Before returning to the throne for the reading of the Kangyur, His Holiness took a detour to consecrate the new sculpted stone frieze, sponsored by a Malaysian family, which runs along a section of the middle circumambulation path of the Mahabodhi Temple.

SESSION THREE: AKSHOBHYA PURIFICATION RITUAL AND DHARANI SUTRA

His Holiness returned to the Mahabodhi stupa after lunch in order to conduct a shorter Akshobhya Ritual, including the chanting of the Dharani that Thoroughly Purifies All Karmic Obscurations, and the Sutra of the Dharani that Thoroughly Liberates from All Suffering and Obscurations. His Holiness instructed those who did not have the ritual text to recite these two prayers or Akshobhya’s mantra, but not just for their own benefit; they should bear in mind all sentient beings. [Those attending the Monlam had received the empowerment but would need the transmission and the instructions before they could practice the full ritual which belongs to kriya tantra.]
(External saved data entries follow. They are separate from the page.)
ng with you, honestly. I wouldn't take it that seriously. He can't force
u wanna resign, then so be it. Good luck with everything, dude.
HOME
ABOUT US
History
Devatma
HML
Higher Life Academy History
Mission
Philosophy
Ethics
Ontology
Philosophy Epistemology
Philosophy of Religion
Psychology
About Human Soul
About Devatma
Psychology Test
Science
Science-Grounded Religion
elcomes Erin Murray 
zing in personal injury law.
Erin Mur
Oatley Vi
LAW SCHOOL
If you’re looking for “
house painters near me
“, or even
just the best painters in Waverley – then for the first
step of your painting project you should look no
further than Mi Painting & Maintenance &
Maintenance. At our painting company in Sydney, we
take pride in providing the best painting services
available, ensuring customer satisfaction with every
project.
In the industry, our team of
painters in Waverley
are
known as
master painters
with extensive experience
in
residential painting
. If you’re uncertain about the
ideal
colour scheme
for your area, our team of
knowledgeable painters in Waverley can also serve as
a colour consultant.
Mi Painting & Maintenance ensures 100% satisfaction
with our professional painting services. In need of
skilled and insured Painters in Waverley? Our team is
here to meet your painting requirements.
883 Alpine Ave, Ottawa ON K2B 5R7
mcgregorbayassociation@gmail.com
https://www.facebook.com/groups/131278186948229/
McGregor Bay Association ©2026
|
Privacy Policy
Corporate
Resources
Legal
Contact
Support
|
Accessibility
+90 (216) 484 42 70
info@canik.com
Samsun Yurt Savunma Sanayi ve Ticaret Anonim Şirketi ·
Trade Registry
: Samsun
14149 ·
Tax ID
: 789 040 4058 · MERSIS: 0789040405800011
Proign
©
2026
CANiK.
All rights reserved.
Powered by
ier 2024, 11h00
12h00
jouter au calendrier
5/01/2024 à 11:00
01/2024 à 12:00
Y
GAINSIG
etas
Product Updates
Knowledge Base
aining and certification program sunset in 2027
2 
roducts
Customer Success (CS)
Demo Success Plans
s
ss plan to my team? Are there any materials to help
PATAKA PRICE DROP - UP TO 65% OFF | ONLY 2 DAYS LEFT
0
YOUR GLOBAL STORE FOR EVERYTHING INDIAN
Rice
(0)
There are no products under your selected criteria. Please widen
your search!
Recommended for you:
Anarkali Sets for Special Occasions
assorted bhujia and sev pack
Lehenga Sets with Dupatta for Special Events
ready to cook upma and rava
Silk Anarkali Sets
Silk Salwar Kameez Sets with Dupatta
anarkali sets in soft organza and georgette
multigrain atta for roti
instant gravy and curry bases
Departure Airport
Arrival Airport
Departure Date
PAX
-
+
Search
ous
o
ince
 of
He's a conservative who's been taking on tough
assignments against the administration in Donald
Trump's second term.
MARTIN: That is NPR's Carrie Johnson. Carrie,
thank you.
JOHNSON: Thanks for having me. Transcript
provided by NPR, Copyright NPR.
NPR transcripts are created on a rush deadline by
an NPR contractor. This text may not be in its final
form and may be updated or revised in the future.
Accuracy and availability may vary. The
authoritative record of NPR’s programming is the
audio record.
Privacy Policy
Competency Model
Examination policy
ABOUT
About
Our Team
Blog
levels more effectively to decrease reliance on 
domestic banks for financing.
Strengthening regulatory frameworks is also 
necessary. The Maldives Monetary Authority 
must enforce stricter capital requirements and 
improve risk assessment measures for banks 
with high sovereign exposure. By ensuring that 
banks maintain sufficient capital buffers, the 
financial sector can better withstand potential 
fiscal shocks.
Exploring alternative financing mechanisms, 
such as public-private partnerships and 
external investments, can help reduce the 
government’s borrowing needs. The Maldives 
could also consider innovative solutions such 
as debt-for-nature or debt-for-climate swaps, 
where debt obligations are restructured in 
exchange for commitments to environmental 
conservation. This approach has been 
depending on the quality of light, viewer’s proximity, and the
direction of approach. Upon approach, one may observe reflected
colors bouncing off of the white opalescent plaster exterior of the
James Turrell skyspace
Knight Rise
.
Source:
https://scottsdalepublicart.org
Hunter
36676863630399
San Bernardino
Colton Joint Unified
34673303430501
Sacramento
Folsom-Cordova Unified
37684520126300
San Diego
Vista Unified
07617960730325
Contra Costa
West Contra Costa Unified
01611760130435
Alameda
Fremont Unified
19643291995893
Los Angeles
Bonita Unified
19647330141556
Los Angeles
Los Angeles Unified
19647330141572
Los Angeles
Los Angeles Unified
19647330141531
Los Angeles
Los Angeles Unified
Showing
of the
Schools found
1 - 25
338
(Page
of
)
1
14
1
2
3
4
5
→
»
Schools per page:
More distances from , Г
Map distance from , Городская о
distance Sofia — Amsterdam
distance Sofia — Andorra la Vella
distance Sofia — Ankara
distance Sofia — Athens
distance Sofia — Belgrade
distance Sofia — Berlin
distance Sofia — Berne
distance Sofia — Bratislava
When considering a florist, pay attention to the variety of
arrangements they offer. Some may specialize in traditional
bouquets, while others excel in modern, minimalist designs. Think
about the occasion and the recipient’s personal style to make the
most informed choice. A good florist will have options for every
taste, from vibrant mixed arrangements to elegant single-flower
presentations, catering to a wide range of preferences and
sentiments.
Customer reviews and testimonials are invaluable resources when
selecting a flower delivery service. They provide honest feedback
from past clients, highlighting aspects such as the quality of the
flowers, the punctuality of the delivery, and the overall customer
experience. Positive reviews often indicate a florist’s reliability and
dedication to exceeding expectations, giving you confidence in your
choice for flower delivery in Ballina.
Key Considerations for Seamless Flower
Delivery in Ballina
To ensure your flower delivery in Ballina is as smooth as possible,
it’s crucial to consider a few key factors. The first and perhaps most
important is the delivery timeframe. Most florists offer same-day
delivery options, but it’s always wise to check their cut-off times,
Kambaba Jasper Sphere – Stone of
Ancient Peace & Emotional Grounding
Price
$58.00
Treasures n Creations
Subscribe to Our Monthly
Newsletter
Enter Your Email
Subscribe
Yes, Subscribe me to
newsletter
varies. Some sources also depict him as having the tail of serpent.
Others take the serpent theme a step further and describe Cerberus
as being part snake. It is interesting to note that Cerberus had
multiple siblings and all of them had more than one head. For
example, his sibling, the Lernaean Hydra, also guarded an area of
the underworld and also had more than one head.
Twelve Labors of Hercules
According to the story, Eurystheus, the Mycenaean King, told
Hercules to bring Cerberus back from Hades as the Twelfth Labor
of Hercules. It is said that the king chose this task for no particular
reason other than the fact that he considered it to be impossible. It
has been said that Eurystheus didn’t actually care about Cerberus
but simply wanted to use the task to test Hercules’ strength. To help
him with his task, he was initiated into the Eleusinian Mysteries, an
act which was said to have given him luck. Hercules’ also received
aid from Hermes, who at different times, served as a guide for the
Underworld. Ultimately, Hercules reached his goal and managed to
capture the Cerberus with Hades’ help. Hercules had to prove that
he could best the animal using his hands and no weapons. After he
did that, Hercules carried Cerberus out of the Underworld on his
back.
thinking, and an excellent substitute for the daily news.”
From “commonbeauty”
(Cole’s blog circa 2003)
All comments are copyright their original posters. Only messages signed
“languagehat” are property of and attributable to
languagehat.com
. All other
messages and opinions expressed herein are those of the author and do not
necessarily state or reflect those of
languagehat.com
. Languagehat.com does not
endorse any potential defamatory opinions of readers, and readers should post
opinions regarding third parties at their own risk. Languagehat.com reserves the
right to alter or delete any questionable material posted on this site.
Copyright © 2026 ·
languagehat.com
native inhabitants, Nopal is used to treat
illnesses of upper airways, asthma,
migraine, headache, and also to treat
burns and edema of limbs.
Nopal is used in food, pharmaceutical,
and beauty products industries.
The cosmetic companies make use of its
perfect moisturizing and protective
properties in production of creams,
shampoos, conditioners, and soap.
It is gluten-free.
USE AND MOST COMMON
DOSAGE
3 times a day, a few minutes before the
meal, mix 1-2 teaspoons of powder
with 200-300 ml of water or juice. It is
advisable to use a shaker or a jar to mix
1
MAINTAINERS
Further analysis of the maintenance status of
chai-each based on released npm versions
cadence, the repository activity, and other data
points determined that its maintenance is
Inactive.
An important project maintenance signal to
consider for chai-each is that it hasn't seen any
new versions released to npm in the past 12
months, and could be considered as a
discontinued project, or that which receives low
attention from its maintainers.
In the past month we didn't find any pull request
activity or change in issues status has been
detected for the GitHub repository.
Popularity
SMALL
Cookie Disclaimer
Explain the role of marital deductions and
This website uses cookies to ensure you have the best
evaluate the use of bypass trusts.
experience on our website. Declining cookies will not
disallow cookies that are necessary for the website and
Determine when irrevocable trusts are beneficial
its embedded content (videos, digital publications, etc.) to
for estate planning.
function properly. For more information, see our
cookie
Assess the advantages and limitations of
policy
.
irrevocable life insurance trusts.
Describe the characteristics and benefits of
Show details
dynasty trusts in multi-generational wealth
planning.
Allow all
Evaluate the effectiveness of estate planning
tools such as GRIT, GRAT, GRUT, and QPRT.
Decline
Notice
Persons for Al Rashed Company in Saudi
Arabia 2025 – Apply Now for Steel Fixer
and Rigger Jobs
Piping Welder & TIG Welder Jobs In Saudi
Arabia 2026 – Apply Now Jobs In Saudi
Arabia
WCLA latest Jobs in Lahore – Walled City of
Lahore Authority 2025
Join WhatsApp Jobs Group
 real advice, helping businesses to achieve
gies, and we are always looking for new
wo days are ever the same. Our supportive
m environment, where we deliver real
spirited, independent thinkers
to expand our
His Holiness sat on a special wooden throne facing a same-height heavy, wooden, Japanese-style square altar, which was used for the offerings. The Akshobhya ritual has been preserved intact in the Japanese Vajrayana tradition, as authenticated by evidence in old Tibetan texts. Behind the altar, hung a thangka of Akshobhya Buddha, painted in Chinese style and mounted on fine, patterned paper. Akshobhya is dark blue in color, with a reddish outer robe. His left hand rests in the earth-touching gesture and his right is in the mudra of meditation. In his palm is a golden vajra.

After His Holiness concluded the ritual, he left to give a public audience at Tergar Monastery. Immediately, the specially erected shrine – the throne and the square altar, both extremely sold pieces of furniture– were dismantled, then carried with difficulty up the steps by several young monks.

At the top of the steps, their way was barred by the small entrance gate, which had to be moved to one side in order for them to ease the shrine through. The parts were then heaved into the back of a tractor-trailer to be taken to Tergar for the evening Akshobhya Purification Ritual and fire puja.